How deep does the misogynist hatred go? Is it at the bottom of the transgender trend? Is tranny dress-up a “get out of misogyny free” card? Are they attempting to destroy the thing they hate by embodying it? To possess the one thing they can’t by usurping it?
Yes, we did, once upon a time, think misogyny was going to fade away. But it didn’t, not at all; it just went underground, and grew more twisted. We are living through the ‘return of the repressed’ now.
I wonder how many of these straight wokebeards insisting that TWAW would even consider dating a trans identified male? How many AGP TIMs would consider another AGP TIM as a “lesbian” partner? Not quite “validating” enough?
I guess one can only be so progressive…
Dropped an audible credit on Troubled Blood, a book I’d not have heard of or considered buying if it wasn’t for the nasty “TERF stole my ice cream” crowd.
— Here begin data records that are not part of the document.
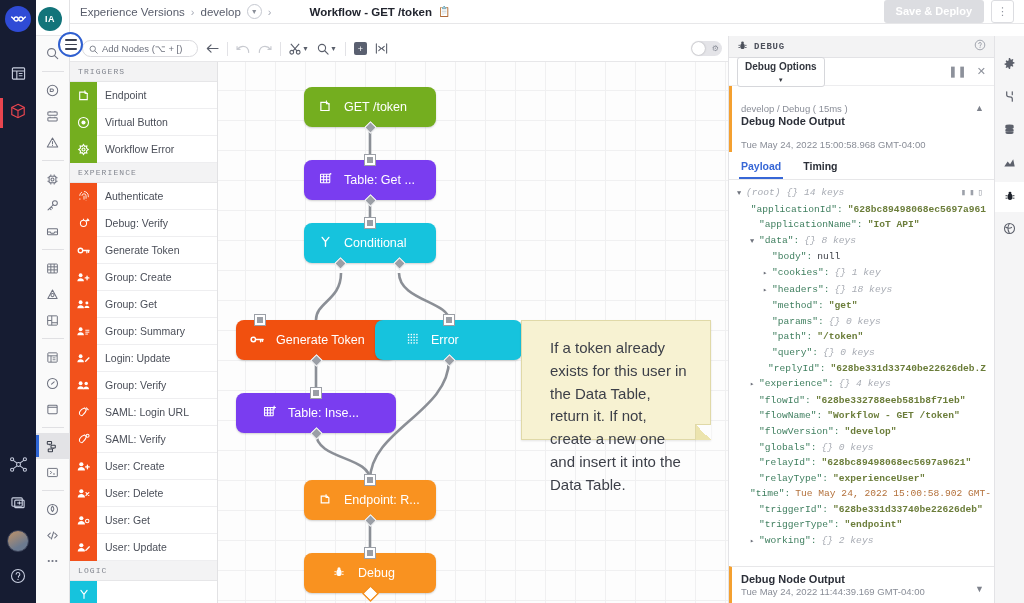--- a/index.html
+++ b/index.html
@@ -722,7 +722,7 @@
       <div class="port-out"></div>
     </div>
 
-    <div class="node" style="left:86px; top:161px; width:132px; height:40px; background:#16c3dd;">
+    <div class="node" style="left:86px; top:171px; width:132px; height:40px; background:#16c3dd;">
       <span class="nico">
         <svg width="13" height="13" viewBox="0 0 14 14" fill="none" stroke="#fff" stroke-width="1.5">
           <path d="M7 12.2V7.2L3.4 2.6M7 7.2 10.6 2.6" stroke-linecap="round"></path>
GG.
There is also a defence of J.K. Rowling (a bit milk-and-waterish, but still a defence) in the Independent today.
More of a general rebuke of social media mobs though, with too much “no matter how you despise the content” for my taste.
The misogyny of the manosphere has always been in mainstream culture; it’s just that it was toned down, trying to hide behind polite politically correct manifestations. Now the obvious, screaming, foul hatred of women is the politically correct position, so they don’t need euphemisms or hiding the mashed potatoes in the cauliflower anymore. Twitter has stripped the clothes off the emperor, and he is revealed in all his misogynistic nastiness.
I suspect at least some of them get sexual excitement from the woman-hating. It’s the urge to overpower and dominate women, and it is really a visceral thing for them.